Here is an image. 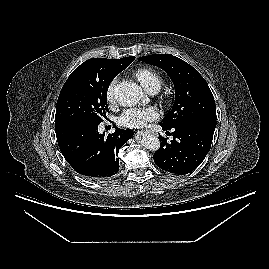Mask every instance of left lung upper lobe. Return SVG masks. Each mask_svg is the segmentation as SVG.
Instances as JSON below:
<instances>
[{"label": "left lung upper lobe", "instance_id": "obj_1", "mask_svg": "<svg viewBox=\"0 0 269 269\" xmlns=\"http://www.w3.org/2000/svg\"><path fill=\"white\" fill-rule=\"evenodd\" d=\"M163 69L175 88V102L162 122L168 129L191 122L211 120L216 122L213 94L200 73L185 61L171 54H155L138 58Z\"/></svg>", "mask_w": 269, "mask_h": 269}]
</instances>
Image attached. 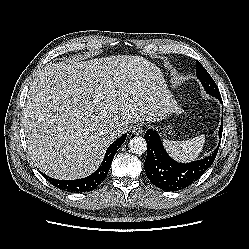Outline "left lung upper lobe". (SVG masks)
I'll return each mask as SVG.
<instances>
[{
  "mask_svg": "<svg viewBox=\"0 0 249 249\" xmlns=\"http://www.w3.org/2000/svg\"><path fill=\"white\" fill-rule=\"evenodd\" d=\"M196 65V76L201 81L205 91L213 97H221L219 89L209 73L205 70L200 62L197 61Z\"/></svg>",
  "mask_w": 249,
  "mask_h": 249,
  "instance_id": "left-lung-upper-lobe-1",
  "label": "left lung upper lobe"
}]
</instances>
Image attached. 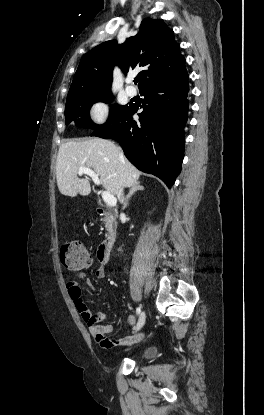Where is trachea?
<instances>
[{
  "label": "trachea",
  "mask_w": 264,
  "mask_h": 415,
  "mask_svg": "<svg viewBox=\"0 0 264 415\" xmlns=\"http://www.w3.org/2000/svg\"><path fill=\"white\" fill-rule=\"evenodd\" d=\"M134 83L137 84L138 83V78L134 79Z\"/></svg>",
  "instance_id": "1"
}]
</instances>
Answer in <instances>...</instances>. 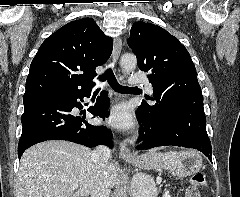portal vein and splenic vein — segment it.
I'll return each instance as SVG.
<instances>
[{
  "mask_svg": "<svg viewBox=\"0 0 240 197\" xmlns=\"http://www.w3.org/2000/svg\"><path fill=\"white\" fill-rule=\"evenodd\" d=\"M70 187H71L72 189H77V188H78V184H76V183H71V184H70Z\"/></svg>",
  "mask_w": 240,
  "mask_h": 197,
  "instance_id": "18ae733b",
  "label": "portal vein and splenic vein"
}]
</instances>
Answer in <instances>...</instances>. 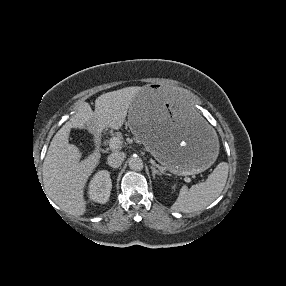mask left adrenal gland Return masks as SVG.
I'll use <instances>...</instances> for the list:
<instances>
[{
	"mask_svg": "<svg viewBox=\"0 0 286 286\" xmlns=\"http://www.w3.org/2000/svg\"><path fill=\"white\" fill-rule=\"evenodd\" d=\"M150 168L152 170V176L154 179H155L156 175H159V176L162 175L161 172H159L154 166H151Z\"/></svg>",
	"mask_w": 286,
	"mask_h": 286,
	"instance_id": "a2214340",
	"label": "left adrenal gland"
}]
</instances>
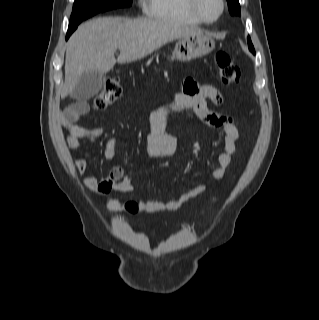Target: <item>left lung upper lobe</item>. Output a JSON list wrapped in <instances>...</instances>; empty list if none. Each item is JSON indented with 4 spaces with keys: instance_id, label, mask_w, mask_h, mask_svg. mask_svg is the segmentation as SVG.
I'll return each mask as SVG.
<instances>
[{
    "instance_id": "5c2ea615",
    "label": "left lung upper lobe",
    "mask_w": 319,
    "mask_h": 320,
    "mask_svg": "<svg viewBox=\"0 0 319 320\" xmlns=\"http://www.w3.org/2000/svg\"><path fill=\"white\" fill-rule=\"evenodd\" d=\"M228 1V8H229V12L231 15H241V11H240V4L238 0H227ZM248 40V46H249V50L255 54V50L254 47L252 45V42L250 40V37L247 38Z\"/></svg>"
}]
</instances>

• What this task involves
Quote the lines word for word, starting with the line that contains "Target: <item>left lung" and going on through the last line of the records. Leave the pictures out of your answer.

• Result of this exercise
Target: <item>left lung upper lobe</item>. Output a JSON list wrapped in <instances>...</instances>; empty list if none. Each item is JSON indented with 4 spaces with keys: instance_id, label, mask_w, mask_h, mask_svg. mask_svg is the segmentation as SVG.
I'll return each mask as SVG.
<instances>
[{
    "instance_id": "5c2ea615",
    "label": "left lung upper lobe",
    "mask_w": 319,
    "mask_h": 320,
    "mask_svg": "<svg viewBox=\"0 0 319 320\" xmlns=\"http://www.w3.org/2000/svg\"><path fill=\"white\" fill-rule=\"evenodd\" d=\"M228 1V8H229V12L231 15H241V11H240V4L238 0H227ZM248 40V46H249V50L255 54V50L254 47L252 45V42L250 40V37L247 38Z\"/></svg>"
}]
</instances>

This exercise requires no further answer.